#### Prompt:
Set down, word for word, every line of text read from the records below, and leave the pictures out of your answer.

Provided records START

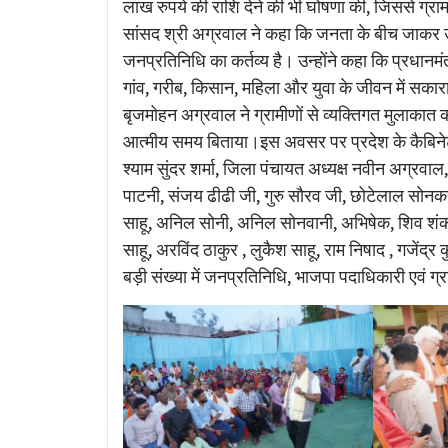
लाख रुपये की राशि देने की भी घोषणा की, जिससे ग्
सांसद श्री अग्रवाल ने कहा कि जनता के बीच जाकर 
जनप्रतिनिधि का कर्तव्य है। उन्होंने कहा कि प्रधानमंत्र
गांव, गरीब, किसान, महिला और युवा के जीवन में सकारात
बृजमोहन अग्रवाल ने ग्रामीणों से व्यक्तिगत मुलाकात
आत्मीय समय बिताया।इस अवसर पर प्रदेश के कैबिनेट मं
श्याम सुंदर शर्मा, जिला पंचायत अध्यक्ष नवीन अग्रवाल, 
पाटनी, संजय ढीढी जी, गुरु सौरव जी, छोटेलाल सोनकर, 
साहू, अनिल सोनी, अनिल सोनवानी, अभिषेक, शिव शंकर वर्म
साहू, अरविंद ठाकुर , लुकैश साहू, राम निषाद , गजेंद्र
बड़ी संख्या में जनप्रतिनिधि, भाजपा पदाधिकारी एवं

Provided records END

#### Reply to the task:
लाख रुपये की राशि देने की भी घोषणा की, जिससे ग्
सांसद श्री अग्रवाल ने कहा कि जनता के बीच जाकर 
जनप्रतिनिधि का कर्तव्य है। उन्होंने कहा कि प्रधानमंत्र
गांव, गरीब, किसान, महिला और युवा के जीवन में सकारात
बृजमोहन अग्रवाल ने ग्रामीणों से व्यक्तिगत मुलाकात
आत्मीय समय बिताया।इस अवसर पर प्रदेश के कैबिनेट मं
श्याम सुंदर शर्मा, जिला पंचायत अध्यक्ष नवीन अग्रवाल, 
पाटनी, संजय ढीढी जी, गुरु सौरव जी, छोटेलाल सोनकर, 
साहू, अनिल सोनी, अनिल सोनवानी, अभिषेक, शिव शंकर वर्म
साहू, अरविंद ठाकुर , लुकैश साहू, राम निषाद , गजेंद्र
बड़ी संख्या में जनप्रतिनिधि, भाजपा पदाधिकारी एवं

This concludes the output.